## Data records:
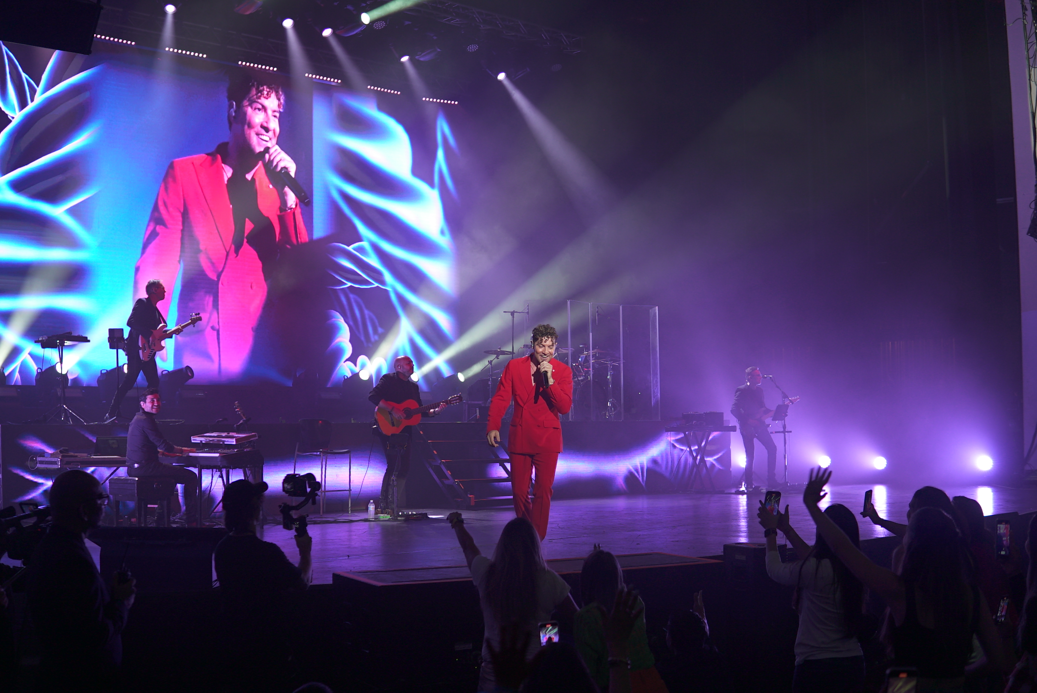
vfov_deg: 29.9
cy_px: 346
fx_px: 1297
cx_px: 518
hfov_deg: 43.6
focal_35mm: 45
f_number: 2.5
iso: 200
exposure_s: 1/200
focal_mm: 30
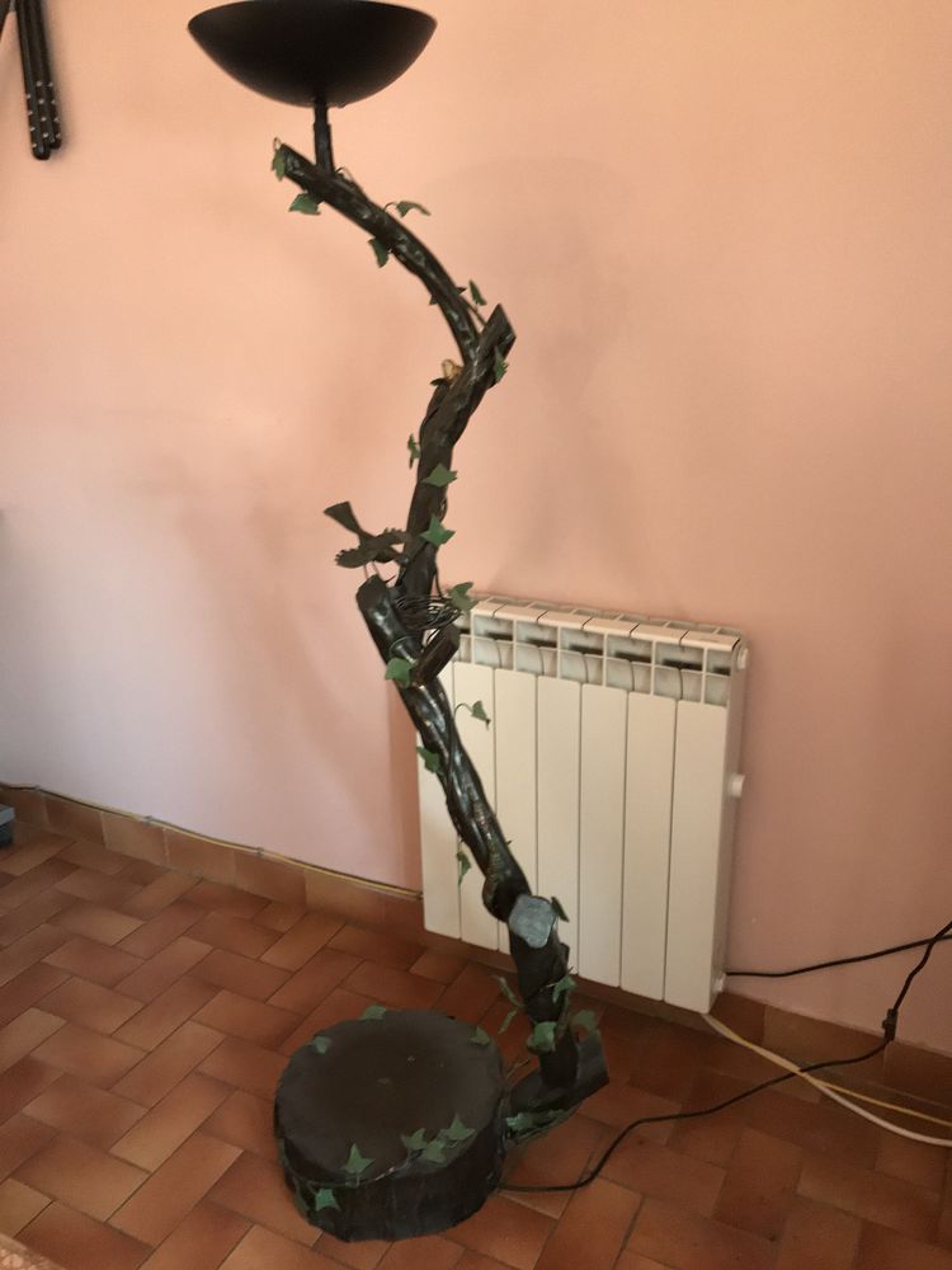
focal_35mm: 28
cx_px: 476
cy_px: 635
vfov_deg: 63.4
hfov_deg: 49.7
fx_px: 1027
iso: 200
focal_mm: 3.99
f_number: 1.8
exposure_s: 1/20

## Work to be completed:
When you write out the material again, keep every word exact and omit the pictures.

## Result:
vfov_deg: 29.9
cy_px: 346
fx_px: 1297
cx_px: 518
hfov_deg: 43.6
focal_35mm: 45
f_number: 2.5
iso: 200
exposure_s: 1/200
focal_mm: 30
focal_35mm: 28
cx_px: 476
cy_px: 635
vfov_deg: 63.4
hfov_deg: 49.7
fx_px: 1027
iso: 200
focal_mm: 3.99
f_number: 1.8
exposure_s: 1/20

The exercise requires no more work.